* Texto del ejercicio *

Un equipo de robots ha explorado este verano un paisaje marciano simulado en Alemania, guiados remotamente por un astronauta a bordo de la Estación Espacial Internacional (ISS). Esta fue la cuarta y última sesión del experimento Surface Avatar, una colaboración entre la ESA y el Centro Aeroespacial Alemán (DLR) para desarrollar cómo los astronautas pueden controlar equipos robóticos para realizar tareas complejas en la Luna y Marte.
La sesión introdujo nuevos niveles de autonomía y complejidad. El astronauta de la Nasa, Jonny Kim, operó dos robots -Spot, de cuatro patas, de la ESA, y Rollin’ Justin, humanoide, del DLR- para recuperar contenedores de muestras dispersos y entregarlos a un módulo de aterrizaje. Spot se desplazó por el terreno de forma autónoma, mientras que Justin fue guiado mediante una combinación de control directo y comandos preestablecidos. Esta configuración permitió a Jonny delegar tareas y centrarse en decisiones de alto nivel, basándose en otras sesiones en las que los robots requerían teleoperación completa.
En un segundo escenario, el rover Interact de la ESA transportó a Bert, el perro robot del DLR, a la entrada de una cueva. Tras retirar una roca, Jonny desplegó a Bert, quien simuló una avería en una de sus patas. Jonny tuvo que reentrenar el algoritmo de marcha de Bert en tiempo real antes de que continuara adentrándose en la cueva y detectara indicios de hielo marciano. Esto puso a prueba cómo los operadores responden a desafíos inesperados y adaptan los sistemas robóticos sobre la marcha.

* Material de origen *
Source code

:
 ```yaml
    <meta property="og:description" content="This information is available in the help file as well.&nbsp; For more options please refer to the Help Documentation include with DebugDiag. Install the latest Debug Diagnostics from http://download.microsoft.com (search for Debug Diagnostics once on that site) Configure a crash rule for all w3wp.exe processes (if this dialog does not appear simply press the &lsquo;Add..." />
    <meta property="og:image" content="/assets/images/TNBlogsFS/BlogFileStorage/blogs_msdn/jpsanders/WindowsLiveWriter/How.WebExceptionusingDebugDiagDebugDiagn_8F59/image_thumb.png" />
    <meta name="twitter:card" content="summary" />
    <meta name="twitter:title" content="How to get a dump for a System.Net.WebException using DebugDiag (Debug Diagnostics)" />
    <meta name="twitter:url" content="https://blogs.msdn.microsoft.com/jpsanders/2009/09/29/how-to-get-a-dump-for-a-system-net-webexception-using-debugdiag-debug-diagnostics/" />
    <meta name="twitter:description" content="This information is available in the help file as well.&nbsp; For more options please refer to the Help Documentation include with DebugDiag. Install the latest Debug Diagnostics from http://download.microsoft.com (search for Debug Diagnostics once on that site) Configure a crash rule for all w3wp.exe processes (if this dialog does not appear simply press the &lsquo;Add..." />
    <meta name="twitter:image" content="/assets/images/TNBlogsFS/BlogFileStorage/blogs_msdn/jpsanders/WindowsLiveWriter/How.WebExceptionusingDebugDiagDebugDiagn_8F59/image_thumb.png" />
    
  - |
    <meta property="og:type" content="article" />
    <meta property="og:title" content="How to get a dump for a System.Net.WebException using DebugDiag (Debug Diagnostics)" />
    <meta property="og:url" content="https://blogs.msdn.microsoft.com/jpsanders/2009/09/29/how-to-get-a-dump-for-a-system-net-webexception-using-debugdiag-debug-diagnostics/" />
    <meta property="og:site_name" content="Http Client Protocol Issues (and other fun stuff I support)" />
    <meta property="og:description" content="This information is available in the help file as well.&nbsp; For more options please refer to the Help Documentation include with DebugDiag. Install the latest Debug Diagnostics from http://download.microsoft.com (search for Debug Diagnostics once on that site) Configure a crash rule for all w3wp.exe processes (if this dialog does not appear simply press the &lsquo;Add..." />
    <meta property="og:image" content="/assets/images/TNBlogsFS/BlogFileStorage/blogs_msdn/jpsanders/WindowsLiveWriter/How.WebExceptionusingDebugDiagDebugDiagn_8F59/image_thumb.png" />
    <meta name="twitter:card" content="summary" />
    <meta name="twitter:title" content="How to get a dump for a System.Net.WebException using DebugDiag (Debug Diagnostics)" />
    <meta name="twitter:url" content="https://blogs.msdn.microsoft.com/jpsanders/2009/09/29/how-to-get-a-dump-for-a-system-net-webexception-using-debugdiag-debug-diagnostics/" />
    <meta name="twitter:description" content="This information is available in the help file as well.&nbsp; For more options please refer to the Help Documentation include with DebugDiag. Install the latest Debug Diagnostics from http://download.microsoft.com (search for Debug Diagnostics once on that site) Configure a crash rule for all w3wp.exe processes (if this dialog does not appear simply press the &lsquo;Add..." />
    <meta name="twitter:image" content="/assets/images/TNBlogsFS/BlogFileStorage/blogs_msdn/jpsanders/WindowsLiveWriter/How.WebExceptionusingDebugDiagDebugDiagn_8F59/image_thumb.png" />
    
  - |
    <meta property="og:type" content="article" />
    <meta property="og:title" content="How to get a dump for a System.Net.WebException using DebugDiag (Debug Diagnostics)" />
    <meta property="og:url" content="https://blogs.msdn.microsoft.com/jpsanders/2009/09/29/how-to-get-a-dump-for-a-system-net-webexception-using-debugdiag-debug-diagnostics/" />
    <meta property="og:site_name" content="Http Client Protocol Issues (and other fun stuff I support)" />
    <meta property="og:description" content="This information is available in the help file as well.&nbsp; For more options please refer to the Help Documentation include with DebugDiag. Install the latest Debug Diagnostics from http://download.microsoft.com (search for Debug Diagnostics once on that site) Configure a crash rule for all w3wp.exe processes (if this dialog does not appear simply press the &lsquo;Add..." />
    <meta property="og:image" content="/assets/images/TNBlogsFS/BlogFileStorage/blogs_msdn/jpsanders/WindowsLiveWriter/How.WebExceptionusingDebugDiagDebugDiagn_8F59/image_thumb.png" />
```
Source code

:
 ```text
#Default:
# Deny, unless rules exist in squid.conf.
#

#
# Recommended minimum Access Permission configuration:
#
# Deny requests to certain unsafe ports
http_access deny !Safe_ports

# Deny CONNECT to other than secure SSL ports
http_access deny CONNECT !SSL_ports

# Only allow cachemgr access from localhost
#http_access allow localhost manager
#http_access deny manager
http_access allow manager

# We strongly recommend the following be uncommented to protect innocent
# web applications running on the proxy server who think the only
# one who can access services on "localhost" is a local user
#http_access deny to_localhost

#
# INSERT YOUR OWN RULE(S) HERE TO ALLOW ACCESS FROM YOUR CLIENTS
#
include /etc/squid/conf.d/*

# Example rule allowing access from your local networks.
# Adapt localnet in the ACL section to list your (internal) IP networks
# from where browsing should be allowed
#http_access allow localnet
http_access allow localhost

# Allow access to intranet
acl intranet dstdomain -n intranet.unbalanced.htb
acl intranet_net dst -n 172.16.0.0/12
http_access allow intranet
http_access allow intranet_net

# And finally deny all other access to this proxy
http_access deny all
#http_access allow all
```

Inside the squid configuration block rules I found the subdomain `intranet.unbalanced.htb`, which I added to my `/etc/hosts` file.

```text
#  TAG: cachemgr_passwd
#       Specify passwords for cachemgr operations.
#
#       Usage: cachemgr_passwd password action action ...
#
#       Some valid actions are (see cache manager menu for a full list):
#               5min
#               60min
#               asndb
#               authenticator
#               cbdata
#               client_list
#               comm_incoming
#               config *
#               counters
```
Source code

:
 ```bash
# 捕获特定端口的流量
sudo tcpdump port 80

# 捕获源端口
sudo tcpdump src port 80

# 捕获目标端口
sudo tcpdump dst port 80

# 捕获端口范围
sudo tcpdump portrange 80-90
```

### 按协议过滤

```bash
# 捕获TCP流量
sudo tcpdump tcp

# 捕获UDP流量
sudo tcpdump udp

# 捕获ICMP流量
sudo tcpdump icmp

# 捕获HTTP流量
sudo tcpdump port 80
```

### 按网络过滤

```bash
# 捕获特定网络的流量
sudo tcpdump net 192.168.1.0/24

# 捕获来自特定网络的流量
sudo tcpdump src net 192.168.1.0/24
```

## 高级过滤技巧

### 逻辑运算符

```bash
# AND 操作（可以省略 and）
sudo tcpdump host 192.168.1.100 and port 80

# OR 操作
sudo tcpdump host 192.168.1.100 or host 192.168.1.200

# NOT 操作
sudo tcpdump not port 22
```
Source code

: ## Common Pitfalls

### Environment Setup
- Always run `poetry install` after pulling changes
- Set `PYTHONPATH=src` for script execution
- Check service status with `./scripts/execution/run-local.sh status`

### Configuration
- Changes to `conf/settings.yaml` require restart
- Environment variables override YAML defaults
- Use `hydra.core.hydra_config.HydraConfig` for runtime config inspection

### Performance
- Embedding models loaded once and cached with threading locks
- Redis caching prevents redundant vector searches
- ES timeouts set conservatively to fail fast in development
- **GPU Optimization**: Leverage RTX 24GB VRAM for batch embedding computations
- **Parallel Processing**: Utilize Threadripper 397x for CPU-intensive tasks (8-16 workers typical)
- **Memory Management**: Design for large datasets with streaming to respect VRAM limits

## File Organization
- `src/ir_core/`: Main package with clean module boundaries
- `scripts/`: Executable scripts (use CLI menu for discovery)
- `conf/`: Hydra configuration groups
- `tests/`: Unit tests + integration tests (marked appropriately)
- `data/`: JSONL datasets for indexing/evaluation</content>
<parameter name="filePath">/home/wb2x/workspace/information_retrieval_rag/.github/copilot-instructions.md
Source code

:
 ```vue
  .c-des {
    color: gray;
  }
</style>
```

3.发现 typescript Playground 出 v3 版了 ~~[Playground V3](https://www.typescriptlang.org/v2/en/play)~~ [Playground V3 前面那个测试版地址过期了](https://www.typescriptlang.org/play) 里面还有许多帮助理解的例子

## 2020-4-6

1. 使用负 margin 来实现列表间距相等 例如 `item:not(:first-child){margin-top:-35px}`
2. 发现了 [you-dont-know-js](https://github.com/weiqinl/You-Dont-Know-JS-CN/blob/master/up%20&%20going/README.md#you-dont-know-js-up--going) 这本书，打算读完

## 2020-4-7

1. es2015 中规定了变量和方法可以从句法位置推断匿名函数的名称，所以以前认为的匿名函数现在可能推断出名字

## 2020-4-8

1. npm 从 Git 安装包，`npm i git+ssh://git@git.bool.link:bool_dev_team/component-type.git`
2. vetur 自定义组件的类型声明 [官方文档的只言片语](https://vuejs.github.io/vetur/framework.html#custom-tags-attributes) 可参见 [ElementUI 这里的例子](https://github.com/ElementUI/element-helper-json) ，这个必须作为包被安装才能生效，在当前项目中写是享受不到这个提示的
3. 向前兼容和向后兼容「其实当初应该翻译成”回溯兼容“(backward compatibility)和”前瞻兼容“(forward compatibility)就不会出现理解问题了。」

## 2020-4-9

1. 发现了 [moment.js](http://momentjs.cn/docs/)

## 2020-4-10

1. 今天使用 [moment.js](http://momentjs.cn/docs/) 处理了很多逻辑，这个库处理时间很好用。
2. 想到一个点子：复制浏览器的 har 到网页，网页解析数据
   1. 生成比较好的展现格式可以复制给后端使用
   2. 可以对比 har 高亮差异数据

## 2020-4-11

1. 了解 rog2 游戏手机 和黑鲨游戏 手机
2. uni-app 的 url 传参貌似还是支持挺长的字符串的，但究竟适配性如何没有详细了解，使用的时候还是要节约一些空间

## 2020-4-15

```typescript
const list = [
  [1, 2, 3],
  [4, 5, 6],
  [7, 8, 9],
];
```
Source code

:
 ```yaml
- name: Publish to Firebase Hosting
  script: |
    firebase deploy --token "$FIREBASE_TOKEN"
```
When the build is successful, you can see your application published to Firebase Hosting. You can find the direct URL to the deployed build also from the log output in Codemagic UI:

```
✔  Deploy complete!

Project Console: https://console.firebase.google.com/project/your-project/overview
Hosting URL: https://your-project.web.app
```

* Actividad 1 *
Según el texto sobre el experimento Surface Avatar, ¿a quién transportó el rover Interact hasta la entrada de una cueva?
* Actividad 2 *
Devuelve del texto sobre el experimento Surface Avatar todo lo que va desde "Un equipo de" hasta "Luna y Marte.", ambos incluidos.
* Actividad 3 *
Indica si cada afirmación concuerda con el texto sobre el experimento Surface Avatar. Responde sí o no y cita las palabras del texto que lo deciden.
(a) Spot recorrió el terreno de forma autónoma.
(b) Justin fue guiado únicamente mediante control directo.
(c) La sesión se desarrolló en un paisaje lunar simulado.
Los registros proceden de una fuente distinta.

* Respuesta 1 *
A Bert, el perro robot del DLR.

* Respuesta 2 *
Un equipo de robots ha explorado este verano un paisaje marciano simulado en Alemania, guiados remotamente por un astronauta a bordo de la Estación Espacial Internacional (ISS). Esta fue la cuarta y última sesión del experimento Surface Avatar, una colaboración entre la ESA y el Centro Aeroespacial Alemán (DLR) para desarrollar cómo los astronautas pueden controlar equipos robóticos para realizar tareas complejas en la Luna y Marte.

* Respuesta 3 *
(a) Sí: "Spot se desplazó por el terreno de forma autónoma".
(b) No: "Justin fue guiado mediante una combinación de control directo y comandos preestablecidos".
(c) No: "ha explorado este verano un paisaje marciano simulado en Alemania".